Where is your poverty? Paul said, “[Jesus] has said to me, "My grace is sufficient for you, for power is perfected in weakness." Most gladly, therefore, I will rather boast about my weaknesses, so that the power of Christ may dwell in me. [10] Therefore I am well content with weaknesses, with insults, with distresses, with persecutions, with difficulties, for Christ's sake; for when I am weak, then I am strong.” (2 Cor. 12:9-10) That point of poverty and weakness is the place where God will show himself most clearly. As you embrace your poverty, acknowledge your weakness, become to content with your distress, God will reveal himself to you in new and exciting ways. And so I challenge you to embrace your poverty and hunger, give it to God as a gift, you have nothing to lose.
I want to go a little farther with this today. As a church, our poverty right now, is our conflict and disunity. This is our point of weakness. And I believe this is where God longs to show his strength. Jesus told a story of a family whose poverty was their disunity. There were two sons, and one day the younger son left home to pursue his own way. It broke the heart of the loving father. But he did not pursue him. He love him. He waited for him, he prayed for him, he longed to be restored to him. And when the son returned, they celebrated their new unity.
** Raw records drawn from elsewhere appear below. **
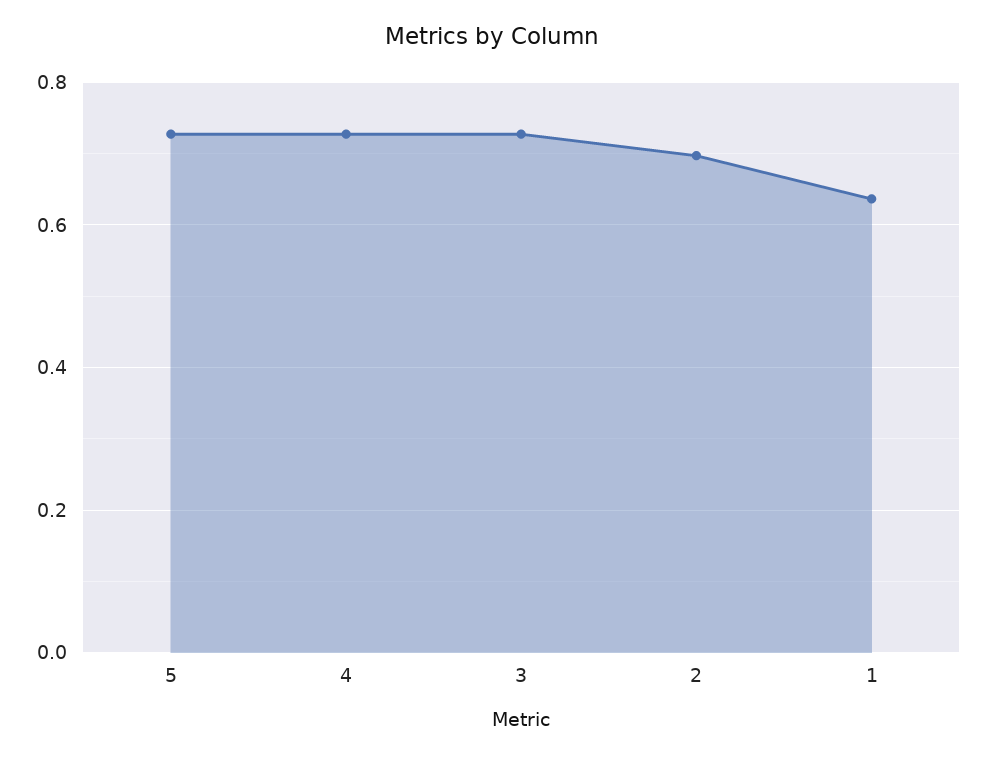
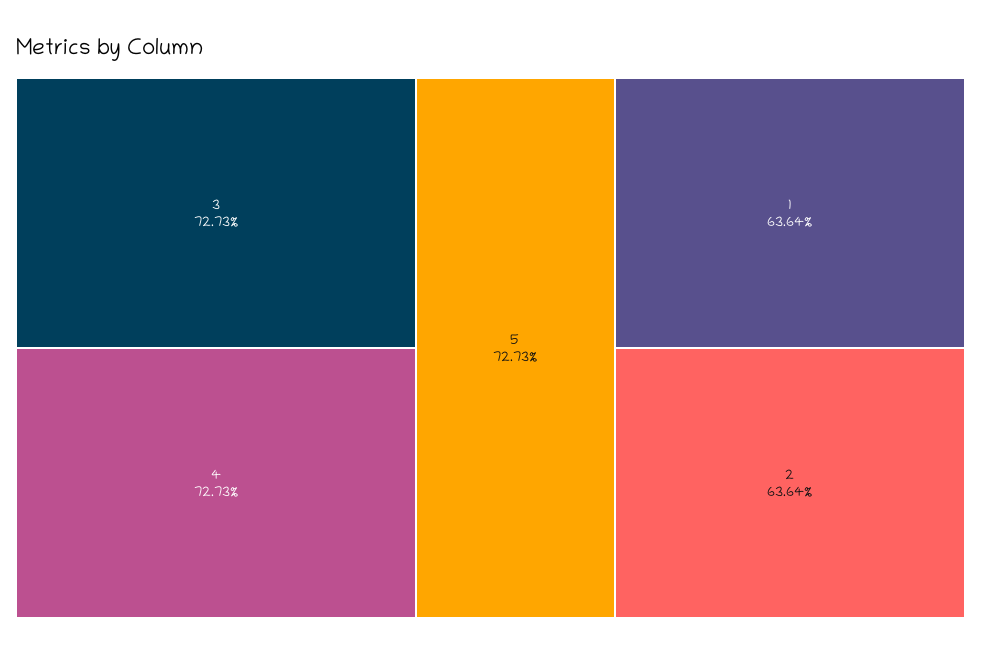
2: 0.7 -> 0.6364

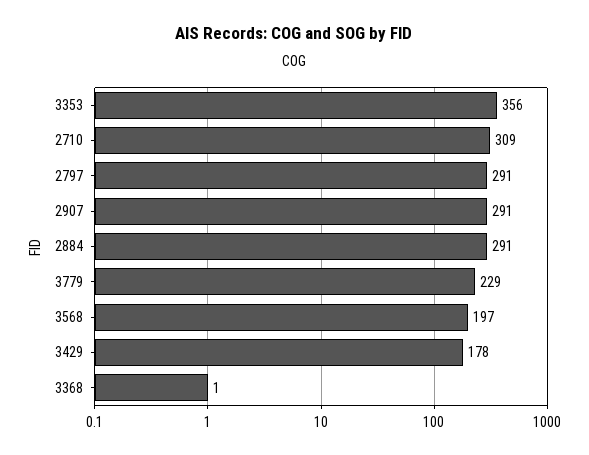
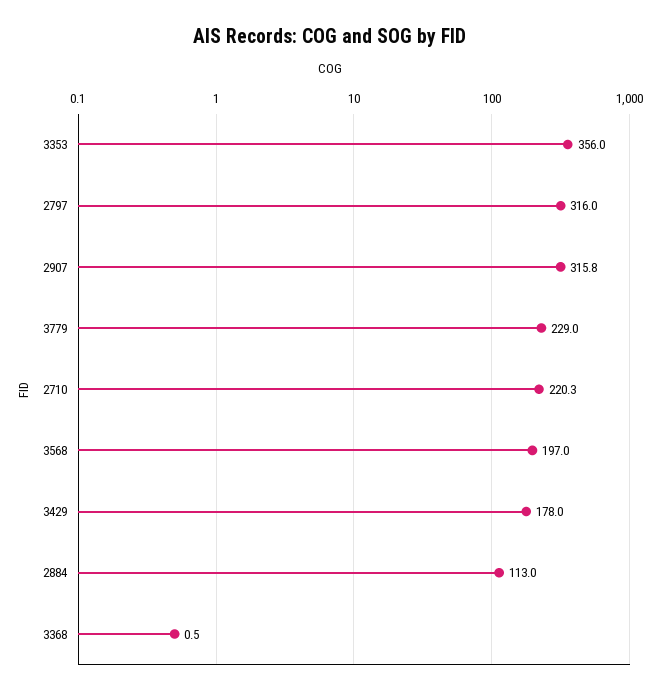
2710: 309 -> 220.3
2797: 291 -> 316
2907: 291 -> 315.8
2884: 291 -> 113

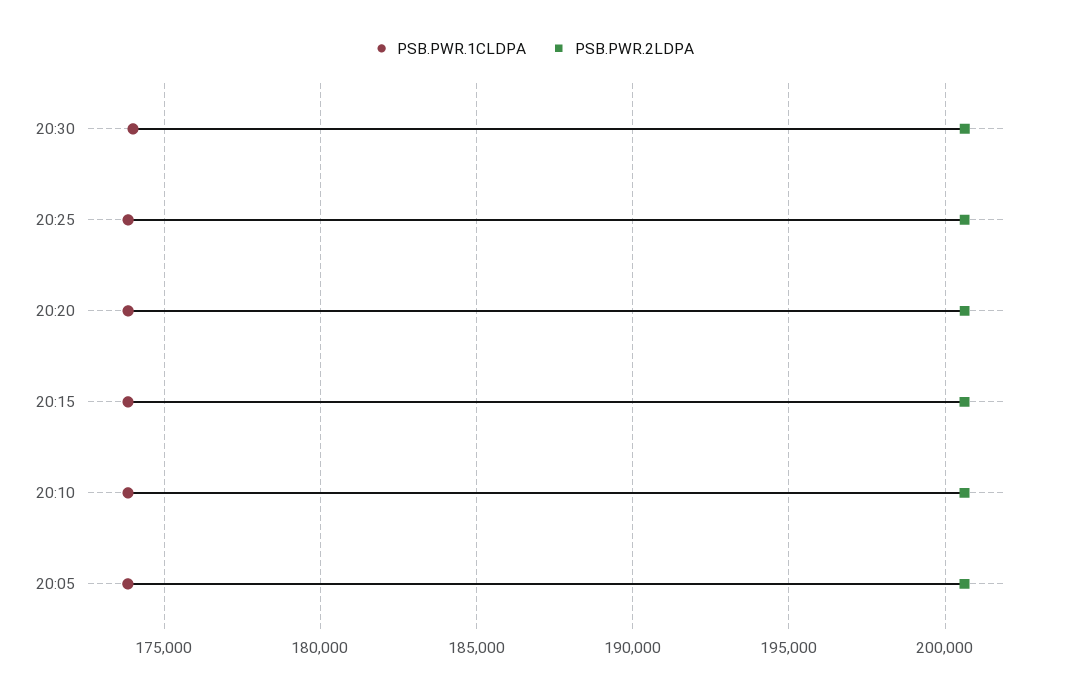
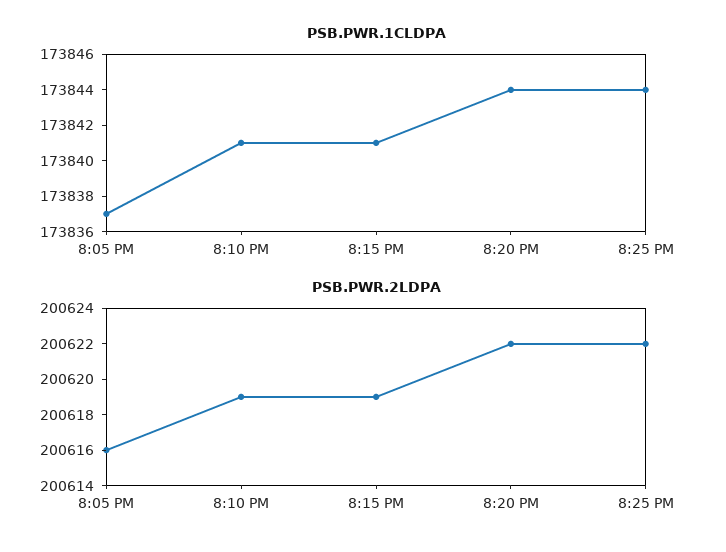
PSB.PWR.1CLDPA, 20:30: 174000 -> none
PSB.PWR.2LDPA, 20:30: 200500 -> none

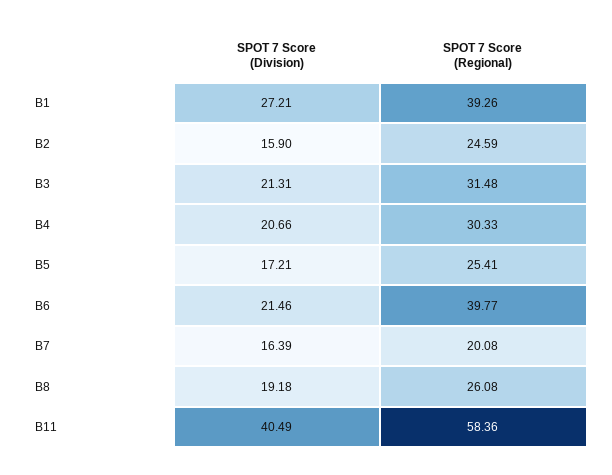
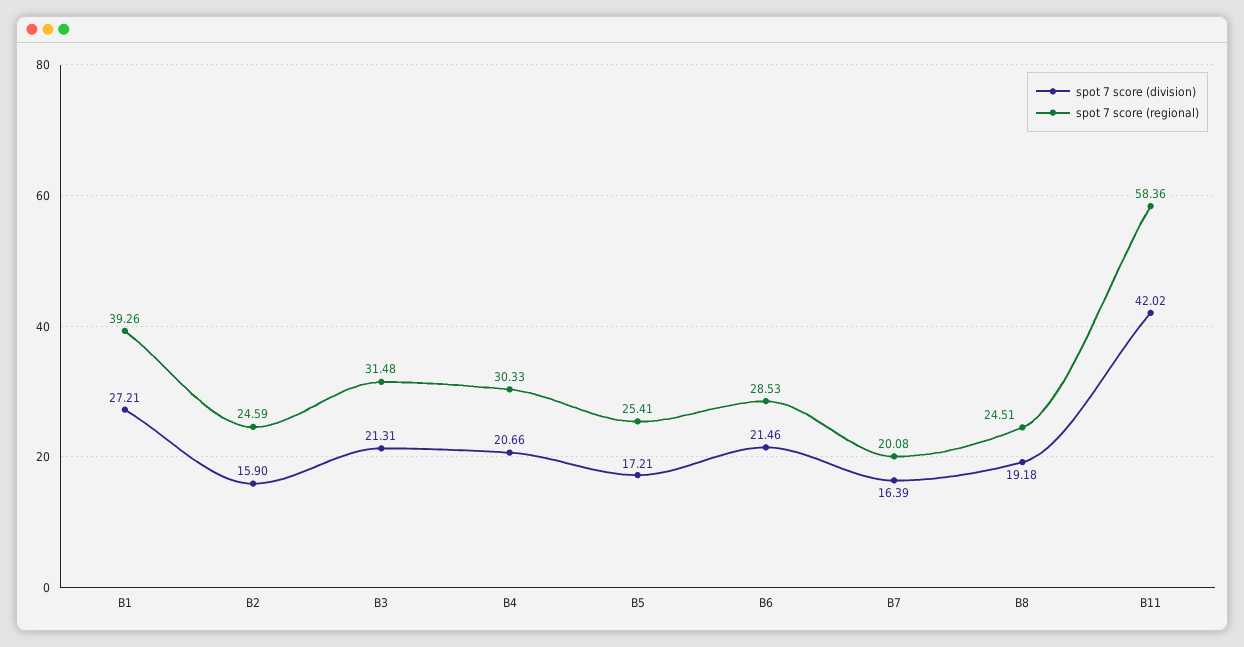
SPOT 7 Score (Regional), B6: 39.77 -> 28.53
SPOT 7 Score (Regional), B8: 26.08 -> 24.51
SPOT 7 Score (Division), B11: 40.49 -> 42.02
We are being challenged today to embrace our poverty. This is not easy. But only when we embrace it, only when we accept the reality of our poverty, will we see God. Blessed are the poor, theirs is the kingdom of God. They have stopped trying to deny their poverty and pretend they have a kingdom of their own. Now they have discovered that God can bless them in their poverty.
In a few minutes those who were elected one month ago will be installed as leaders of this congregation. Leaders, as you come, I urge you to come in humility and come in unity, and come seeking only God’s kingdom. Then we will see God act. Then we will see God move. And we will experience His strength in our weakness in ways we can not even imagine.
Where is your place of poverty? May you find Jesus in that place today.